Ternyata ketiga dugaan saya sebelumnya salah total. Wanita pemarah tadi (menurut Kapita Hiri) sedang dirasuki mahluk halus akibat ritual Salaijin. Mereka tidak ingin diusik ketika sedang menari. Saat itu saya tidak memikirkan hal lain, kecuali bergumam dalam hati “sial, bang brewok yang sangar tadi ngerjain saya.”

Sebenarnya sedikit ada rasa kesal dan malu, tapi sudahlah, itu bagian dari risiko. Akhirnya karena sudah kepalang malu apa boleh buat, misi harus bisa diselesaikan. Tanggung kalau risikonya tidak diambil sekaligus. Sudahlah, saat itu saya putuskan untuk meneruskan proses dokumentasi, secara sembunyi-sembunyi pastinya.

Saya mulai merekam/memotret mereka di balik jeruji pagar, bunga-bunga halaman, bahkan di balik kerudung ibu-ibu. Maaf, tindakan yang terakhir itu benar-benar tidak disengaja. Pikiran saya saat itu hanya satu, yaitu objek penelitian baru. Ketika saya bisa menyelesaikan dokumentasi ritual, itu berarti akan banyak tanda tanya yang akan muncul. Hal yang sangat positif bukan?

Kembali ke objek pengamatan. Secara garis besar, 3 alunan lagu yang dimainkan (bisa saja sebelum saya datang sudah ada lagu lain), juga terdapat 3 beat irama musik yang dimainkan berbeda. Irama dan lagu pertama terkesan mendayu, kemudian dalam kurun waktu masing-masing sekitar 40 menit, lagu berubah dari tempo sedang menuju beat yang sangat cepat. Pada posisi inilah, para penari seolah menemukan klimaks dari tarian yang mereka lakukan. Mereka semakin terlihat melepaskan diri dari alam sekitanya, mencoba memasuki dimensi lain yang tidak bisa saya ejawantahkan. Saya hanya merasakannya lewat aura-aura sakral yang mengikuti tarian mereka. Dari ekspresi merekalah saya melihat ada rasa dimabuk cinta, ada semangat, ada pelepasan penat, ada kebebasan, ada juga kelegaan, dan ada semacam penyatuan diri dengan sesuatu yang di luar dirinya. Entahlah, saya benar-benar merasakan unsur-unsur itu saat mengamati gerak tubuh para penari, tatapan dan pejaman matanya, juga keringat bercucuran yang mengalir serentak bersama lagu yang dimainkan.

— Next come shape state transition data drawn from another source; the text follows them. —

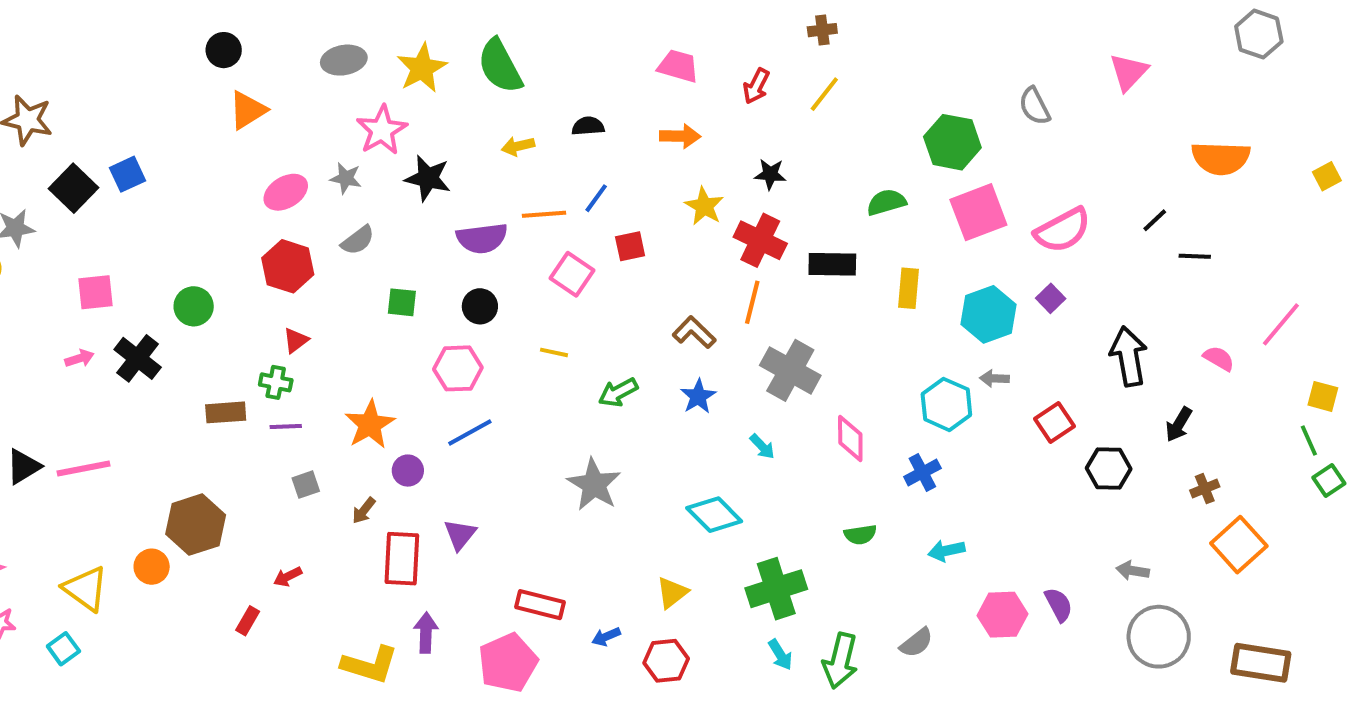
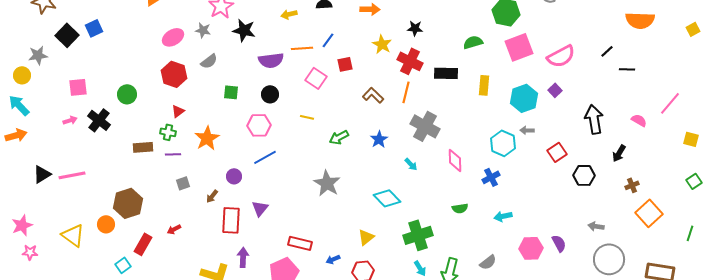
brown L-shape: (694, 332) -> (373, 95), moved
orange star: (370, 424) -> (207, 138), moved
green line: (1309, 440) -> (690, 233), moved, turned 42
red rectangle: (248, 621) -> (143, 244), moved, size x1.5
cyan square: (63, 649) -> (123, 265), moved

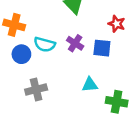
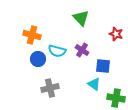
blue square: (102, 48) -> (103, 66), moved
cyan triangle: (90, 85) -> (94, 84), turned 40

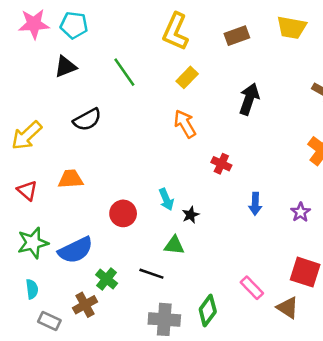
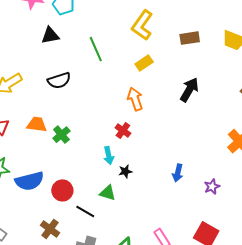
red cross: (221, 164) -> (123, 130), moved
red circle: (123, 213) -> (62, 190), moved
green cross: (107, 279) -> (61, 135), moved
brown cross: (85, 305) -> (50, 229), moved, turned -36

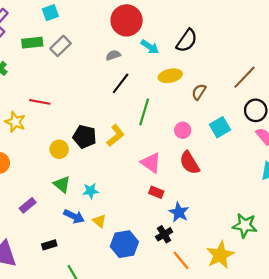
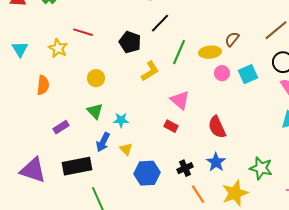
yellow ellipse: (170, 76) -> (210, 52), moved
pink circle: (183, 130) -> (222, 73), moved
black pentagon: (85, 137) -> (130, 42), moved
red semicircle: (190, 163) -> (217, 127), moved
red rectangle: (156, 192) -> (171, 126), moved
blue star: (179, 212) -> (216, 162), moved
blue arrow: (74, 216) -> (103, 142), turned 84
black rectangle: (49, 245) -> (77, 166), size x2.0

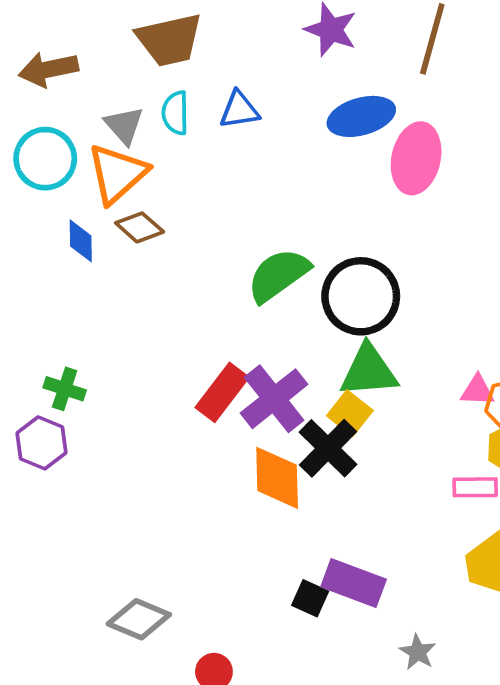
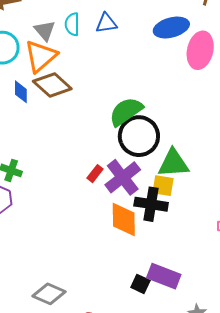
brown diamond: (140, 227) -> (52, 85), size x1.5
black circle: (361, 296) -> (139, 136), moved
red rectangle: (222, 392) -> (95, 174), size x0.6
yellow square: (350, 413) -> (163, 186), turned -30
black cross: (328, 448) -> (151, 204), turned -36

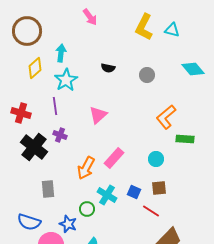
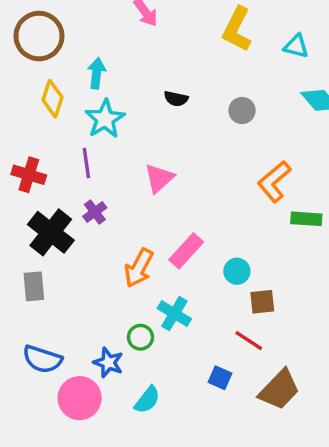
cyan triangle: (172, 30) -> (296, 46), moved
yellow diamond: (35, 68) -> (53, 99), turned -30
purple cross: (60, 135) -> (95, 212), turned 32
cyan circle: (156, 159) -> (237, 271), moved
gray rectangle: (48, 189) -> (34, 286), moved
blue square: (134, 192) -> (220, 378), moved

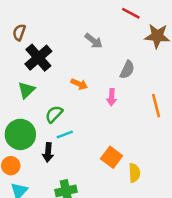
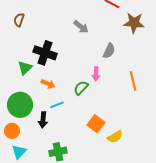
black cross: (38, 58) -> (45, 53), moved, turned -30
orange arrow: (79, 84) -> (48, 84), moved
green semicircle: (54, 114) -> (81, 88), moved
yellow semicircle: (134, 173) -> (115, 137), turned 63

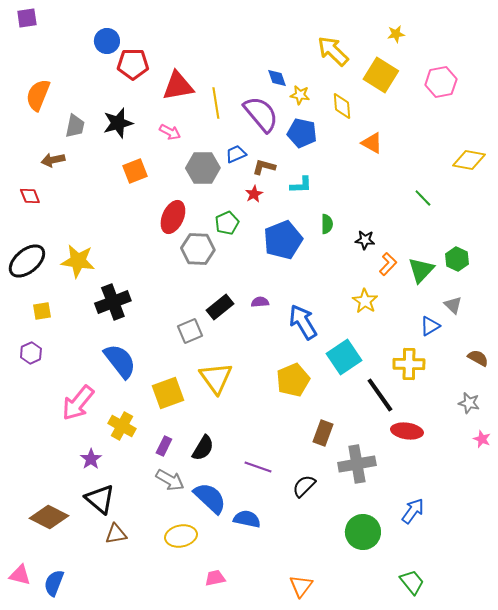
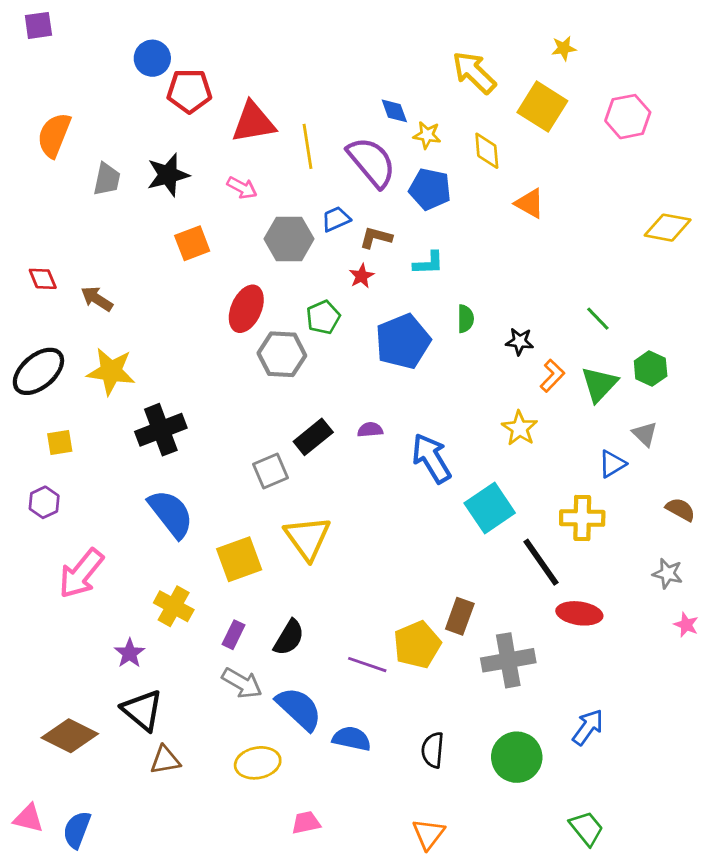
brown arrow: (53, 160) -> (97, 299), moved, turned 45
green line: (423, 198) -> (598, 319), moved
yellow pentagon: (293, 380) -> (417, 645), moved
pink arrow: (78, 403) -> (81, 574), moved
black semicircle: (304, 486) -> (433, 750), moved, turned -40

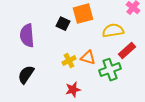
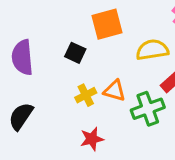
black square: (63, 24) -> (75, 53), moved

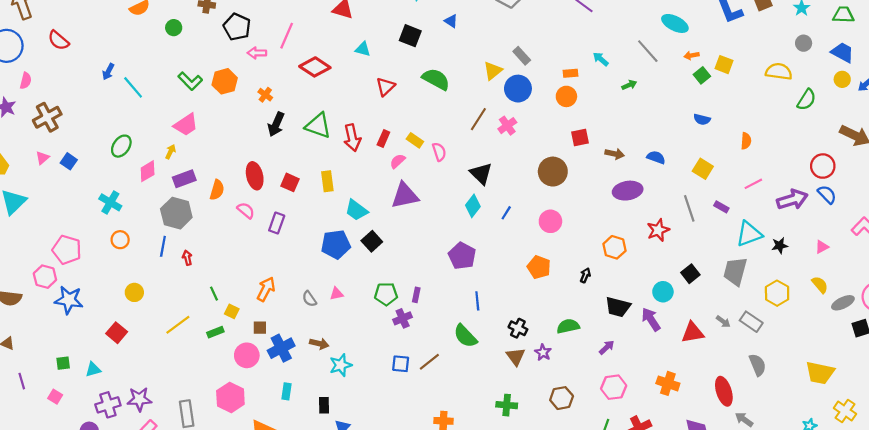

Fase ini tidak hanya melarutkan saya pada kedalaman rasa para penari, tetapi juga sebuah penemuan data atas nilai-nilai luhur sebuah kepercayaan. Keyakinan mereka atas apa yang mereka lakukan saat itu adalah bukti sebuah kesetiaan dan pengabdian. Meskipun pada dasarnya tujuan kesetiaan antara mereka dan saya tentu berbeda. Tetapi, tetap saja mereka berhasil membawa saya pada salah satu rongga kebutuhan jiwa yang cukup mirip untuk menikmati mahabbah-Nya.

Bagi saya, pengalaman ini cukup luar biasa. Mungkin saja bagi orang-orang yang telah berulangkali menyaksikannya telah tuntas mengupas apa yang saya alami. Namun, mungkin juga mereka berhasil menyaksikan seluruh ritualnya, tetapi sayangnya telah melewatkan hal-hal berharga di baliknya.